I’ve already mentioned the Inherent Vice connection, and even if it were only Andrew Garfield’s Joaquin Phoenix-channeling performance, Under the Silver Lake would still be an odd duck. But David Mitchell keeps shoveling on more ducks at every turn. I don’t know where else I’d find cryptography and Hollywood history so intertwined. I don’t know where else I’d find the Purgatory club—the kind of place you might hang out between the Black and White Lodges. And I don’t know where else California’s bright lights  and beautiful people could find themselves crashing so violently into luxuriant subterranean twilight. Mitchell even drops some suggestions that Sam could be a burnt-out, alternate time-line Peter Parker.

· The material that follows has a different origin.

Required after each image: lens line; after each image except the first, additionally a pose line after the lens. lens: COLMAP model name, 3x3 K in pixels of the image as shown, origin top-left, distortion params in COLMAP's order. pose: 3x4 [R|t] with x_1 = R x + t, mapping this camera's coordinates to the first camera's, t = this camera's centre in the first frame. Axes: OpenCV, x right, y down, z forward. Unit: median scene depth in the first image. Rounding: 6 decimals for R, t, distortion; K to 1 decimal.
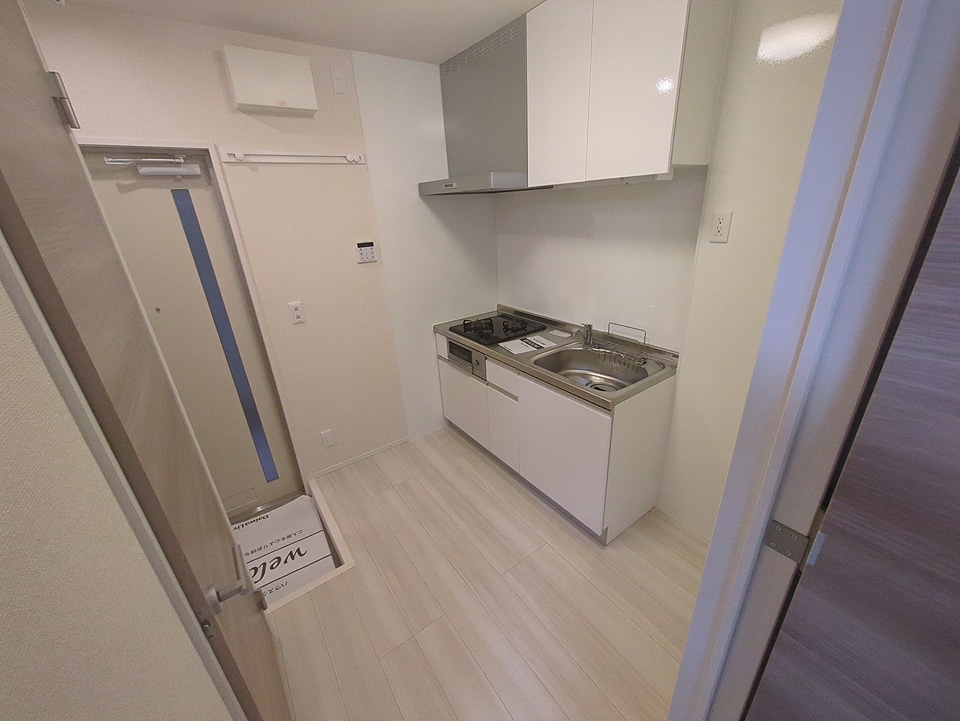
lens RADIAL K [[375.2, 0, 477.2], [0, 375.2, 359.4], [0, 0, 1]] dist [0.002450, 0.000356]
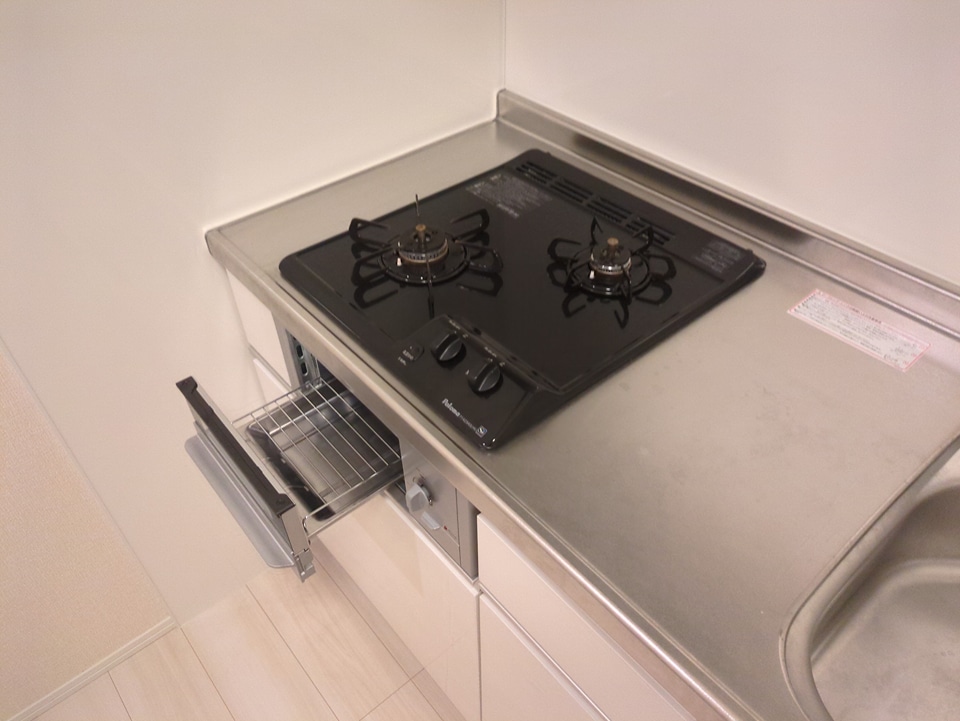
lens RADIAL K [[723.1, 0, 479.1], [0, 723.1, 361.1], [0, 0, 1]] dist [0.036702, -0.038828]
pose [[0.994585, -0.035633, 0.097624, -0.008191], [-0.000083, 0.939110, 0.343616, -0.170764], [-0.103924, -0.341764, 0.934022, 0.629515]]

Fortunately for us, our knight-errant keeps it together on his perilous mission seeking the maiden fair. The movie is epic in length and epic in scope, unveiling new side roads for Sam to shuffle along: sometimes in jeans, sometimes in pajamas. When an ultimate truth is discovered, Mitchell isn’t satisfied, and somehow manages to unveil an even ultimater truth. For reasons beyond my understanding, Under the Silver Lake was poorly received at Cannes. Perhaps it’s just not their kind of movie. Thank the heavens above for Fantasia: Mitchell’s latest effort found just the right kind of people there. With Under the Silver Lake, we fly very close to the sun; but unlike Icarus, we manage to crash comfortably on to our hot neighbor’s bed.

WHAT THE CRITICS SAY:

“…[a] glib, weird hybrid comedy rife with conspiracy theories… what first seems a goofy light foray into pop culture slackerdom with a hefty added dose of voyeurism, becomes a down-the-rabbit-hole exploration of the fantasy geography of an L.A. undermined by subterranean caverns and tunnels, and inhabited by cultists, theorists, ethereal female escorts, and homeless shamans, as coyotes roam freely.” -Barbara Scharres, RogerEbert.Com

One thought on “LIST CANDIDATE: UNDER THE SILVER LAKE (2018)”

  1. The cryptography fun continues on the movie’s subreddit!
    From what I’ve gathered, it seems that the April release sadly won’t be a new edit… Still one of the more interesting experiences of the year.